Служащий при штабе ротмистр Дураков рассказал Сапогову, что генерал лишь недавно оправился от сквозной пулевой раны, считавшейся тяжелой. Да и то покинул госпиталь, не долечившись. Командующему Юго-Западным фронтом генералу Брусилову Каледин, мол, очень решительно заявил, что совершенно поправился и не где-нибудь еще, а только на фронте будет чувствовать себя на своем месте и окончательно укрепит здоровье.
Сергей смотрел на кумира армии с сожалением, недоумением и горечью. Эта рана могла отрицательно повлиять на энтузиазм и инициативность командующего. Во всяком случае, история знает немало таких примеров. В 1870 году в самом начале сражения с пруссаками при Сен-Прива французский маршал Ашиль Базен был ранен шрапнелью в плечо, после чего фактически устранился от командования, что привело к фатальным последствиям для всей его армии и в конечном итоге стало одной из причин позорной капитуляции Франции.
Но как оказалось (и к счастью), в отношении Каледина Сергей ошибался. Стоило одному из полковников обратиться к генералу с уточняющим вопросом по поводу предстоящей поездки на передовую, как генерал сразу преобразился. Забыв о своих недомоганиях, он заговорил с большим энтузиазмом. Его лицо приобрело сосредоточенное выражение. Сергей снова видел моложавого пятидесятидвухлетнего мужчину, каким запомнил его по визиту в свою роту. Этот человек умел при необходимости собирать волю в кулак!
Перед тем как сесть в автомобиль с личным флажком-штандартом, укрепленным на капоте, Каледин приветливо поздоровался с часовым — простым солдатом, стоящим при входе в штаб. Да и с подчиненными он говорил не через губу в высокомерном апломбе, а как с коллегами и единомышленниками.

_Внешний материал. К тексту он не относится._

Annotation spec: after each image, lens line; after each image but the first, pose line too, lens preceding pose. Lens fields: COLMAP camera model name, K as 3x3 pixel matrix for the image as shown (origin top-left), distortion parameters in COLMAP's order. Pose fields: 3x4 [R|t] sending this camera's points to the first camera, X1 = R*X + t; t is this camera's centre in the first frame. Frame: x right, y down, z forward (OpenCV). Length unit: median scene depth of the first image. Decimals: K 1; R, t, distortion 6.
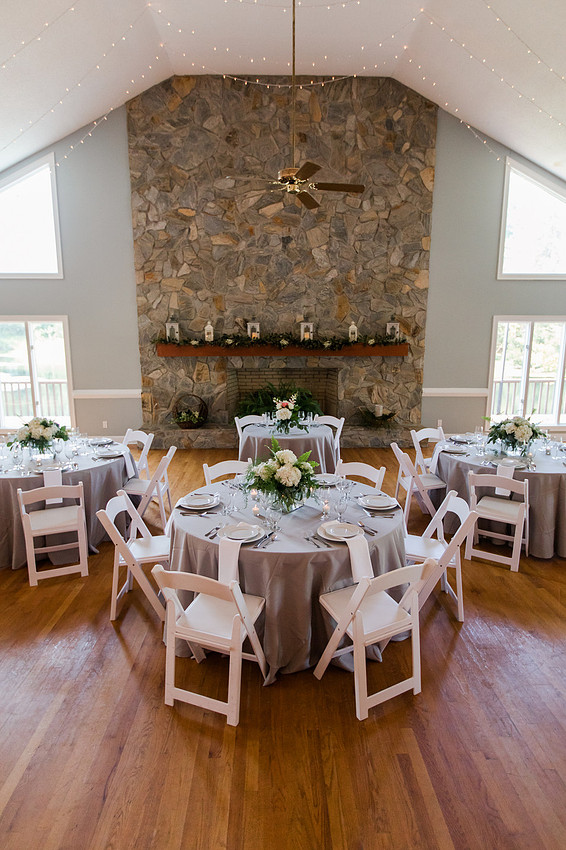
lens RADIAL K [[499.6, 0, 283.0], [0, 499.6, 425.0], [0, 0, 1]] dist [0.000554, -0.000894]
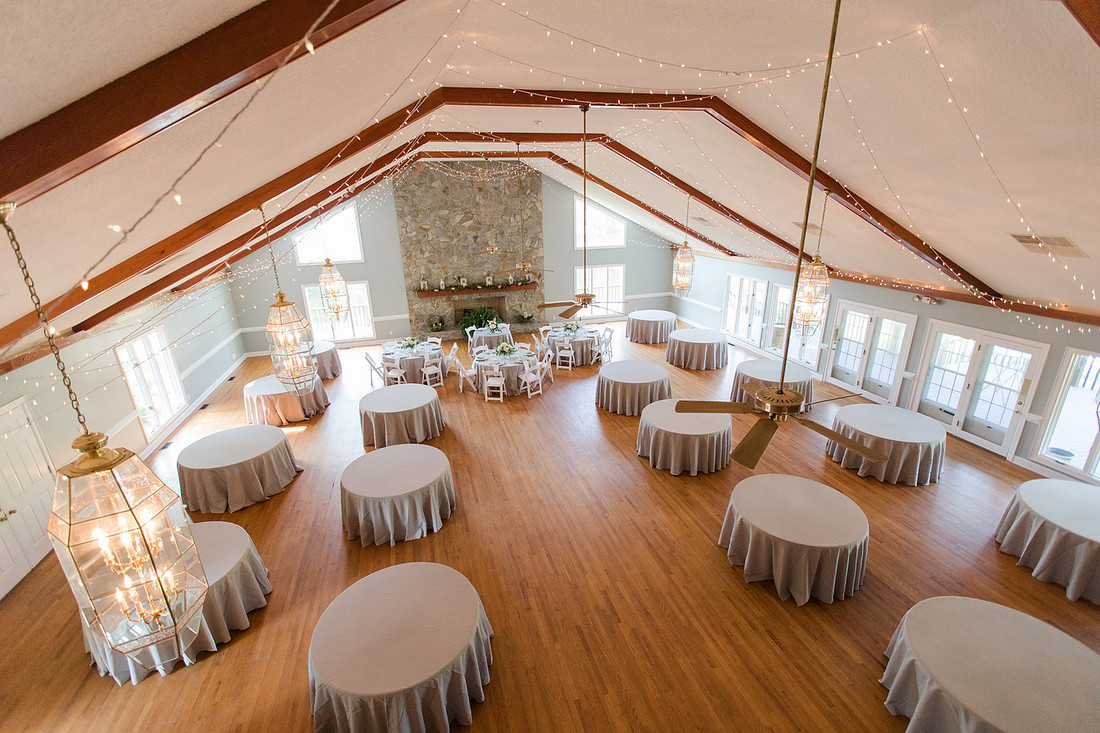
lens RADIAL K [[487.2, 0, 550.0], [0, 487.2, 366.5], [0, 0, 1]] dist [-0.000061, -0.000660]
pose [[0.967206, -0.106745, 0.230475, -0.216718], [0.072522, 0.985688, 0.152181, -0.125247], [-0.243421, -0.130476, 0.961105, -1.085126]]
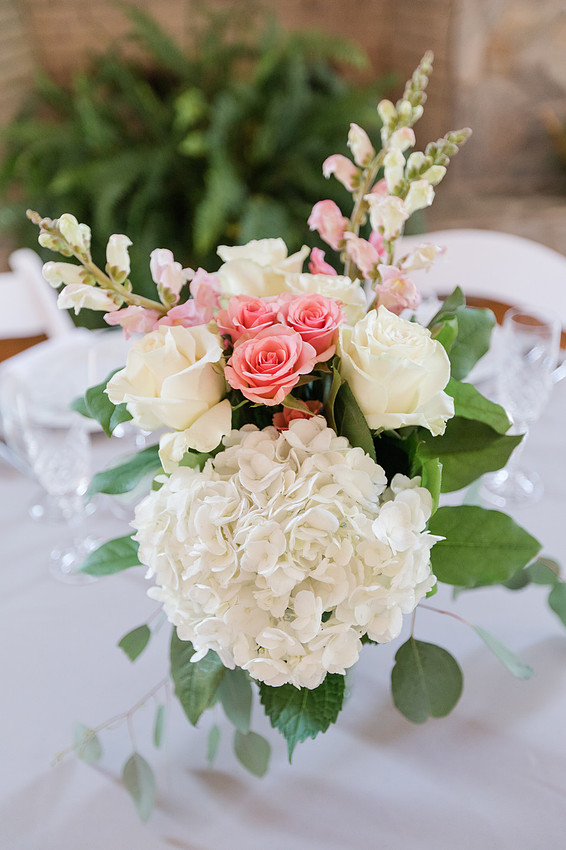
lens RADIAL K [[794.3, 0, 283.0], [0, 794.3, 425.0], [0, 0, 1]] dist [-0.000763, -0.001164]
pose [[0.995791, -0.083379, 0.038059, 0.004793], [0.063997, 0.929781, 0.362507, -0.044029], [-0.065612, -0.358545, 0.931204, 0.639965]]
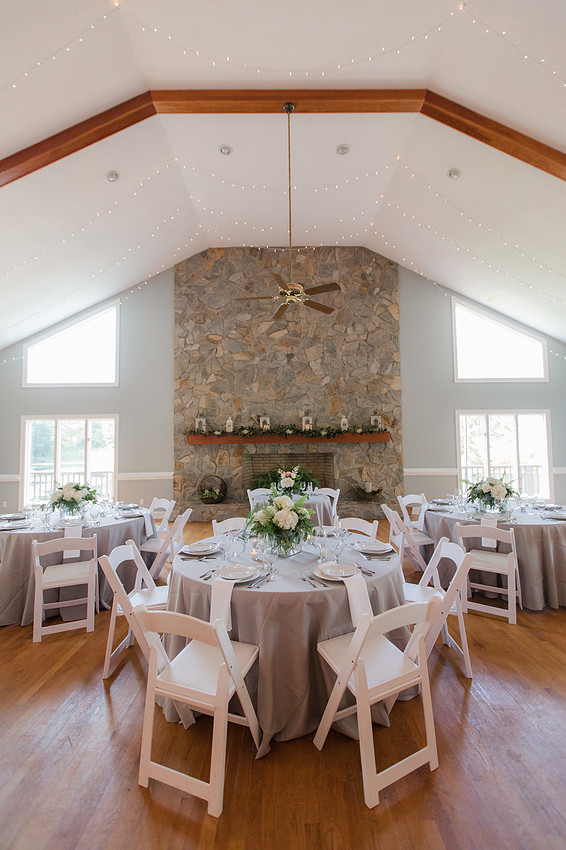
lens RADIAL K [[379.4, 0, 288.0], [0, 379.4, 420.8], [0, 0, 1]] dist [0.002634, -0.000088]
pose [[0.999831, -0.013284, -0.012670, 0.011351], [0.009781, 0.969562, -0.244649, 0.038781], [0.015535, 0.244484, 0.969529, 0.073190]]
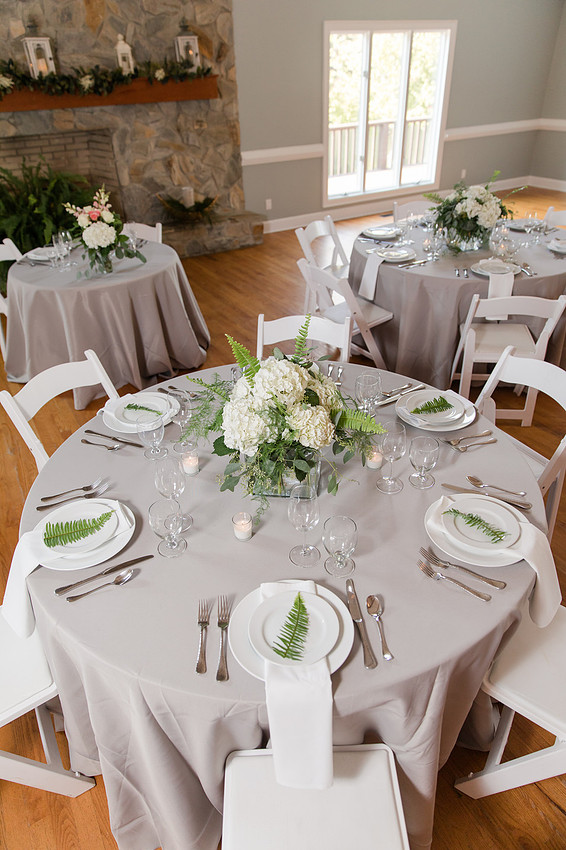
lens RADIAL K [[559.0, 0, 283.0], [0, 559.0, 425.0], [0, 0, 1]] dist [0.005981, 0.002181]
pose [[0.874040, -0.288470, 0.390946, -0.075790], [0.122893, 0.909756, 0.396536, -0.033322], [-0.470055, -0.298544, 0.830614, 0.251202]]
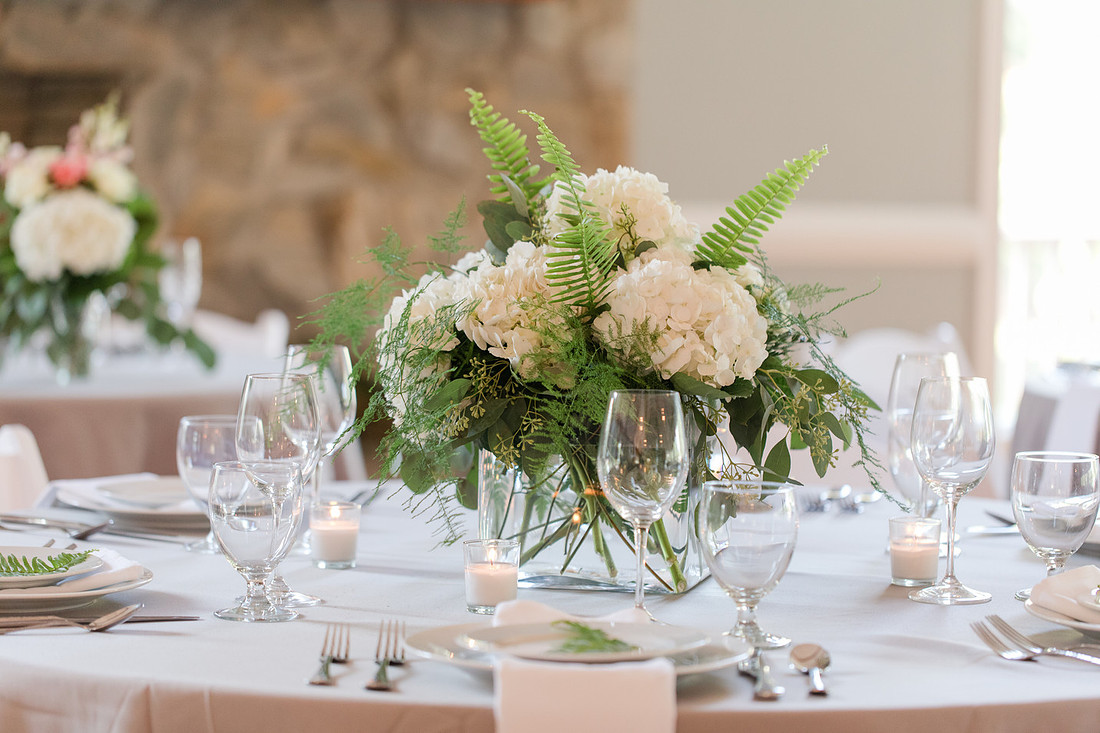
lens RADIAL K [[3149.2, 0, 550.0], [0, 3149.2, 366.5], [0, 0, 1]] dist [-0.041171, 0.628072]
pose [[0.922095, -0.015304, 0.386661, -0.150734], [0.057434, 0.993563, -0.097643, 0.080470], [-0.382678, 0.112243, 0.917038, 0.077319]]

Сергею пришла в голову мысль, что, будь его воля, он бы специально откомандировывал в перерывах между боями лучших солдат из каждой роты, на которых все держится, чтобы они могли посмотреть на своего командующего и убедиться, что даже после ранения Каледин остался прежним «стальным» генералом. Ведь ничто так не укрепляет дух армии, как вера в своего командира.
* * *
В вестибюле штаба Сергей остановился перед зеркалом. Так получилось, что он давно не видел собственного отражения. В окопах как-то не было желания прихорашиваться, да и не для кого. Там они жили, как в мужском монастыре или военной артели, месяцами не видя женщин. Элементарная самогигиена в спартанских условиях не отнимала много времени и казалась естественной на войне. Чтобы укрепить тело, умывался Сергей всегда на улице. Выскочишь утречком из блиндажа по пояс раздетый, быстренько поплещешь на себя ледяной водой, почистишь зубы, поскребешь щеки бритвой и назад в тепло скорее одеваться. Это штабс-капитан фон Клибек по часу прихорашивался, напомаживался перед зеркалом, даже добыл специального денщика из профессиональных цирюльников. Сергей же стригся наголо и нисколько не беспокоился о том, что выглядит как башибузук. Хотя до войны собственная внешность волновала его очень сильно.
В госпитале же зеркал специально не вешали, чтобы обожженные, покрытые страшными язвами, лишившиеся глаз, носов и челюстей пациенты не теряли волю к выздоровлению, увидев собственное уродство.
Сергей так отвык видеть свое отражение, что ему просто не пришло в голову хотя бы перед выпиской попросить зеркальце у кого-нибудь из «сестричек».
Возвращение к цивилизации застало окопника врасплох. Проходя мимо большого зеркала в штабном вестибюле, Сергей случайно заметил в нем человека, в облике которого ему показалось что-то знакомое. Он не сразу узнал себя! А когда понял, что видит собственное отражение, несколько минут в изумлении простоял перед зеркалом. Наверняка и отец его не сразу бы признал в этом возмужавшем мужчине с твердым взглядом и сединой на висках своего бесхарактерного, инфантильного сынка. Война сильно меняет людей!